- [Exercise instructions]: Print the whole listing again, exactly as it stands.

======== Data records

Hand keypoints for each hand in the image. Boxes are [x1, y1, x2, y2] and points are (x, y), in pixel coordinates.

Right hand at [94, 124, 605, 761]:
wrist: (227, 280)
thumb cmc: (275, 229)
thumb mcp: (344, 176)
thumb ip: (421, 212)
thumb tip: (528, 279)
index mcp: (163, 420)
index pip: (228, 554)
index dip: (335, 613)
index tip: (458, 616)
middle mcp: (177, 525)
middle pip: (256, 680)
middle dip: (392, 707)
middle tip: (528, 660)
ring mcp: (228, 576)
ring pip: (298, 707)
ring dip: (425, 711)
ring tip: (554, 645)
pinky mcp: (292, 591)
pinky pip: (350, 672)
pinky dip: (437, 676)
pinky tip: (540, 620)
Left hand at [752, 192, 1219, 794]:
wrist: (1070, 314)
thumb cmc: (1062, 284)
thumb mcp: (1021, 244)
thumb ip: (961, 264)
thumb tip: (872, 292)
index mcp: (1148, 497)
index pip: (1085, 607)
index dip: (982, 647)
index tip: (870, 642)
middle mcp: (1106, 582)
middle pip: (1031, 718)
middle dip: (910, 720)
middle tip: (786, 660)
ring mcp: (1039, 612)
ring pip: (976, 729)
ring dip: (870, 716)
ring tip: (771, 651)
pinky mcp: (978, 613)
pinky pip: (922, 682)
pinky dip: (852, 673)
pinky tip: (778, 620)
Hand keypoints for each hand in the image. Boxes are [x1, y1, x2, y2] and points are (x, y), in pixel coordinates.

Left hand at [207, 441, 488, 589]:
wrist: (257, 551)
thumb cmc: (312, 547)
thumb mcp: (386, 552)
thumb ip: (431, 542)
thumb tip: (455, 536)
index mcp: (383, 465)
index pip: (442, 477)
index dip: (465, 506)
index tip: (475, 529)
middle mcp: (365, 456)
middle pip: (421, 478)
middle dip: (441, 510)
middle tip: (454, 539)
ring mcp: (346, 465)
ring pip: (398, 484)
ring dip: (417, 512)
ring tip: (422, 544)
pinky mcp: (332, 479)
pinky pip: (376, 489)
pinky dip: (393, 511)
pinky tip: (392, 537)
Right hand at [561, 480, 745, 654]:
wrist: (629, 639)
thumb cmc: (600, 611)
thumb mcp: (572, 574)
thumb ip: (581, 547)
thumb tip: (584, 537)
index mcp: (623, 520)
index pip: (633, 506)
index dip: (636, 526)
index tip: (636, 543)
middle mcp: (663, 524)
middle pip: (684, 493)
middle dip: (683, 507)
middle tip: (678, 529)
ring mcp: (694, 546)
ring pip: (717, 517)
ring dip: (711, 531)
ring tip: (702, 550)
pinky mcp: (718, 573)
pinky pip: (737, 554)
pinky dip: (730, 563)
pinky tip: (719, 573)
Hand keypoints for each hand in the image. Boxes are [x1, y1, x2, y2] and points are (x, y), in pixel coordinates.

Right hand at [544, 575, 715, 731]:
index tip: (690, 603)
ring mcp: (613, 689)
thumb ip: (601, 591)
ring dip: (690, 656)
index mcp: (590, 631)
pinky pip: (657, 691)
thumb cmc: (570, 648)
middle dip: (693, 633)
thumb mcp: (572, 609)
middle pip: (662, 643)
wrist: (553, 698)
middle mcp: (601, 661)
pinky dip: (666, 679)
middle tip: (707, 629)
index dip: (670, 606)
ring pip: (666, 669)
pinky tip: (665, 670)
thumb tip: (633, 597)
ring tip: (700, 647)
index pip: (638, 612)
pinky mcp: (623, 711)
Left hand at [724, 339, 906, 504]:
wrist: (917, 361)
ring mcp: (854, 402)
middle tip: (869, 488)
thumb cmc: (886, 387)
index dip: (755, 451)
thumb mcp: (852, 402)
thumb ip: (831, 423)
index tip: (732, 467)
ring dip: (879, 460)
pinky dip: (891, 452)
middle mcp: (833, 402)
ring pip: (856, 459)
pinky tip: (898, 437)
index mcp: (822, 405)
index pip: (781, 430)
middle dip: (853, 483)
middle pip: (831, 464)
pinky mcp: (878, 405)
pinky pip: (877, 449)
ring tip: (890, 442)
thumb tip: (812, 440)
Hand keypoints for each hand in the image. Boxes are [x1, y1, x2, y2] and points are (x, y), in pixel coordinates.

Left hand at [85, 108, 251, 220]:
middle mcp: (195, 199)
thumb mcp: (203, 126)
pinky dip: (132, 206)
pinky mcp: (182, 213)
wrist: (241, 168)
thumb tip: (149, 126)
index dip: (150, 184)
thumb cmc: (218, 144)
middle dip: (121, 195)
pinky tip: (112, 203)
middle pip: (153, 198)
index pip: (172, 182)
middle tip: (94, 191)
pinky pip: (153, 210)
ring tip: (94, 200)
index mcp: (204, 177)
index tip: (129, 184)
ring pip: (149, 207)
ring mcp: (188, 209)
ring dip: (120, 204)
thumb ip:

================

- [Answer box]:
Hand keypoints for each hand in the image. Boxes are [x1, y1, x2, y2] and points are (x, y), in pixel coordinates.

Right hand at [94, 124, 605, 761]:
wrist: (227, 280)
thumb cmc: (275, 229)
thumb mcp: (344, 176)
thumb ip: (421, 212)
thumb tip: (528, 279)
index mcp: (163, 420)
index pip: (228, 554)
index dip: (335, 613)
index tip: (458, 616)
middle mcp: (177, 525)
middle pip: (256, 680)
middle dip: (392, 707)
middle tip: (528, 660)
ring mcp: (228, 576)
ring pip: (298, 707)
ring dip: (425, 711)
ring tip: (554, 645)
pinky mcp: (292, 591)
pinky pip: (350, 672)
pinky dip: (437, 676)
pinky tip: (540, 620)
Left hand at [752, 192, 1219, 794]:
wrist: (1070, 314)
thumb cmc: (1062, 284)
thumb mcp: (1021, 244)
thumb ip: (961, 264)
thumb tip: (872, 292)
index mcp: (1148, 497)
index pip: (1085, 607)
index dip: (982, 647)
index tip: (870, 642)
middle mcp: (1106, 582)
middle pip: (1031, 718)
middle dip: (910, 720)
middle tip: (786, 660)
ring mcp: (1039, 612)
ring pip: (976, 729)
ring dip: (870, 716)
ring tip: (771, 651)
pinky mcp: (978, 613)
pinky pip: (922, 682)
pinky dip: (852, 673)
pinky tip: (778, 620)
Hand keypoints for each hand in the image. Boxes are [x1, y1, x2, y2] and points are (x, y), in pixel coordinates.

Left hand at [207, 441, 488, 589]:
wrist: (257, 551)
thumb cmc: (312, 547)
thumb mcp: (386, 552)
thumb ip: (431, 542)
thumb tip: (455, 536)
index mcp: (383, 465)
index pip: (442, 477)
index dip: (465, 506)
index tip: (475, 529)
middle mcp: (365, 456)
middle pip: (421, 478)
middle dip: (441, 510)
middle tip: (454, 539)
ring mcp: (346, 465)
ring pip: (398, 484)
ring dip: (417, 512)
ring tip: (422, 544)
pinky mcp: (332, 479)
pinky pip: (376, 489)
pinky dip: (393, 511)
pinky tip: (392, 537)
Right hand at [561, 480, 745, 654]:
wrist: (629, 639)
thumb cmc: (600, 611)
thumb mcp: (572, 574)
thumb ip: (581, 547)
thumb tip: (584, 537)
index mcp: (623, 520)
index pip: (633, 506)
index dip: (636, 526)
index tip: (636, 543)
middle mcp: (663, 524)
middle pip: (684, 493)
middle dip: (683, 507)
middle tip: (678, 529)
ring mcp: (694, 546)
ring pip: (717, 517)
ring dip: (711, 531)
ring tip: (702, 550)
pinky mcp: (718, 573)
pinky pip: (737, 554)
pinky dip: (730, 563)
pinky tip: (719, 573)
Hand keypoints for each hand in the image. Boxes are [x1, y1, x2, y2] and points are (x, y), in pixel coordinates.

Right hand at [544, 575, 715, 731]:
index tip: (690, 603)
ring mcp: (613, 689)
thumb ip: (601, 591)
ring dip: (690, 656)
index mcp: (590, 631)
pinky pip: (657, 691)
thumb cmc: (570, 648)
middle dip: (693, 633)
thumb mcp: (572, 609)
middle pip: (662, 643)
wrist: (553, 698)
middle mcp: (601, 661)
pinky dip: (666, 679)
middle tip: (707, 629)
index dip: (670, 606)
ring pip: (666, 669)
pinky tip: (665, 670)
thumb tip: (633, 597)
ring tip: (700, 647)
index pip: (638, 612)
pinky mcp: (623, 711)
Left hand at [724, 339, 906, 504]:
wrist: (917, 361)
ring mcp: (854, 402)
middle tip: (869, 488)
thumb cmc: (886, 387)
index dip: (755, 451)
thumb mcp: (852, 402)
thumb ip: (831, 423)
index tip: (732, 467)
ring dip: (879, 460)
pinky dip: (891, 452)
middle mcp: (833, 402)
ring pip: (856, 459)
pinky tip: (898, 437)
index mcp: (822, 405)
index pip: (781, 430)
middle dip: (853, 483)
middle pip: (831, 464)
pinky mcp: (878, 405)
pinky pip: (877, 449)
ring tip: (890, 442)
thumb tip: (812, 440)
Hand keypoints for each hand in the image. Boxes are [x1, y1, x2, y2] and points are (x, y), in pixel coordinates.

Left hand at [85, 108, 251, 220]:
middle mcp: (195, 199)
thumb mcp: (203, 126)
pinky dip: (132, 206)
pinky mcp: (182, 213)
wrist: (241, 168)
thumb tip: (149, 126)
index dip: (150, 184)
thumb cmc: (218, 144)
middle dip: (121, 195)
pinky tip: (112, 203)
middle pip: (153, 198)
index pip: (172, 182)
middle tip: (94, 191)
pinky pip: (153, 210)
ring tip: (94, 200)
index mcp: (204, 177)
index tip: (129, 184)
ring pip: (149, 207)
ring mcp: (188, 209)
ring dip: (120, 204)
thumb ip:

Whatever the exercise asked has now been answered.